- David’s story
Meet David…husband of colitis sufferer DaliaRead more…
Meet David…husband of colitis sufferer Dalia
We were barely married two years, had a new baby, and my mother in law was in town, when a lot turned in to much more. Routines, and life in general, were totally different, which is why at first we blew off the symptoms as nothing more than the results of so much change and exhaustion that came with this wonderful stage of life. We would later discover that the pains, the frequent bathroom trips, and the stomach virus like symptoms were actually Ulcerative Colitis. As one does, we did what we had to do to manage this new life and 12 years later here we are with 3 healthy kids and still playing Russian roulette with this illogical, barely understood, and hard to manage or predict illness.
UC has its way of taking the fun out of things, and its lack of predictability can certainly make regular life interesting. Just as your favorite movie spy always knows his or her way out of a room we have learned never to be too far from a restroom, the perfect public/non-public options for emergencies, and I can see a “situation” coming with some of the more common triggers like sudden temperature changes, a strong coffee, or taking it too far with spicy foods. Hiking of any kind is too anxiety building, the beach is cute, but not if the temperature of the water is too cool, and most movies or TV shows come with a break or two. Even conversations are often interrupted at the most random moments, and our children have had the joy of hanging out with their mother in public restrooms all too often!
As a guy, I find my male ego to be most affected by the powerlessness. Don’t get me wrong, I never would have imagined my wife would have the ability to make a bathroom uninhabitable for 15 to 30 minutes, which is an area in which I always saw myself taking the lead, but I can let that one go (pun intended). What’s really hard, harder than the disappointments of missed moments or events, or things we just don’t even do because she is too afraid to risk it, is not being able to help. I go through my moments once or twice a year when I spend a few hours on google trying to “fix it” with a new diet, another set of foods that may not work, or another theory about anti-anxiety medicine and marijuana (I think we should try the marijuana anyway) but so far, I have not been able to find the fix for an illness that greater minds than mine have lost the battle with. For me, this is hard, because I hate nothing more than a situation I can’t fix.

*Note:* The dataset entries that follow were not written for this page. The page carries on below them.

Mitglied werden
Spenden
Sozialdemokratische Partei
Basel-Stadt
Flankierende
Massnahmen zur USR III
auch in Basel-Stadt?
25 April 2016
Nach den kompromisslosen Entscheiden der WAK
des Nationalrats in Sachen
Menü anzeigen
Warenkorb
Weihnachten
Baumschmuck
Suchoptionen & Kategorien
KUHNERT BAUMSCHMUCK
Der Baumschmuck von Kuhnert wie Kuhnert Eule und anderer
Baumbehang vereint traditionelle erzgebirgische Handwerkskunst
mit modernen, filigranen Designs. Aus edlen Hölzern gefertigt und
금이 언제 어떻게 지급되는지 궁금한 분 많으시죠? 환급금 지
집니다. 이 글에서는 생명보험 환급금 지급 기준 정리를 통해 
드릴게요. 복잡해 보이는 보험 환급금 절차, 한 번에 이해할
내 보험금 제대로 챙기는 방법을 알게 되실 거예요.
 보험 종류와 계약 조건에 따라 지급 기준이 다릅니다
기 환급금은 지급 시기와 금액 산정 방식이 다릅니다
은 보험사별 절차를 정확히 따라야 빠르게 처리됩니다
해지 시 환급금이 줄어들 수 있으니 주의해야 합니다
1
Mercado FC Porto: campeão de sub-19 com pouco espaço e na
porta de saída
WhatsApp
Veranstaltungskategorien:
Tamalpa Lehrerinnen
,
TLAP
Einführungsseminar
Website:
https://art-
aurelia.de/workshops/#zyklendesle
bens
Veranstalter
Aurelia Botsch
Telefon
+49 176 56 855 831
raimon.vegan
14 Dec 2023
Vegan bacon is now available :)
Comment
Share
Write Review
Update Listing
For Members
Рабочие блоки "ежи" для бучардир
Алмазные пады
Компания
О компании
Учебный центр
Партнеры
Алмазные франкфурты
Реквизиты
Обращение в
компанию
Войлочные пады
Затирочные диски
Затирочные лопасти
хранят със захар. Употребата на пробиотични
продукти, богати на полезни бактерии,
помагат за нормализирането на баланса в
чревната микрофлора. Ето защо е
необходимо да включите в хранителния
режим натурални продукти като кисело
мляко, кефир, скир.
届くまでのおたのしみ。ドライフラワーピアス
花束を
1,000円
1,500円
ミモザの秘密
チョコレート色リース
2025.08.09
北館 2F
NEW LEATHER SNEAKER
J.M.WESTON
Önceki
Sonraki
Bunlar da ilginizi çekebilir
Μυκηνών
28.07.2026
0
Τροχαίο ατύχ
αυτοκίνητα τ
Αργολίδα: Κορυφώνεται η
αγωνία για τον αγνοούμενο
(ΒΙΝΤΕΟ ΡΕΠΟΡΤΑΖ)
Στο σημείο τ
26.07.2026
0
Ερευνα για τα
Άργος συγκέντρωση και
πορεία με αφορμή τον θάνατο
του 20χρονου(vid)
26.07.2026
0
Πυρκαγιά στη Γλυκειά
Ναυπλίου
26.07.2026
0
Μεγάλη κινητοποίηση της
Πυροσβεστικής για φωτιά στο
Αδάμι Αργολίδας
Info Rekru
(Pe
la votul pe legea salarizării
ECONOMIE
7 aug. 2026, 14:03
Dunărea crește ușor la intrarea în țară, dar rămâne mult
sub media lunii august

Faith certainly pays a role in our ability to cope. Where powerlessness starts, the greatest power begins. We often remind ourselves that while we are duty bound (pun intended) to make our efforts, everything else is decided by G-d. If our lot in life, as a couple and as a family, is to live with this, we will and we will make the best of it. Still, I sometimes fear what all these medications will mean for our future, for her health, and for the health of our children. There again, I surrender to my faith, but that’s another part of the ride. There are good times and more challenging moments.
Ultimately, life with a spouse that suffers from UC or any of its nefarious cousins is just that, its life. It would be easy to focus resentments and frustrations toward it, but for what purpose or gain? Sure, it’s played a role in almost every major and minor moment of our lives since joining our family just after the birth of our son. It’s been with us as a dark cloud casting fears during every pregnancy, or discussion of another. It’s impacted choices regarding breastfeeding. It has influenced vacation plans, and ruined others and it’s managed to make a 90 minute movie at least 112 with special sound effects during bathroom breaks, but hey… so what. We won’t let it flush our lives down the toilet.
Chin up, Life’s a gas.
Disclaimer: Nobody suffers more than the person stricken with this illness. This essay is written to highlight the perspective of those living with someone that suffers from Crohn’s or Colitis, but should in no way be misunderstood as a lack of empathy toward our loved one who suffers most. Laughter is healing, so let yourself giggle once or twice, its ok.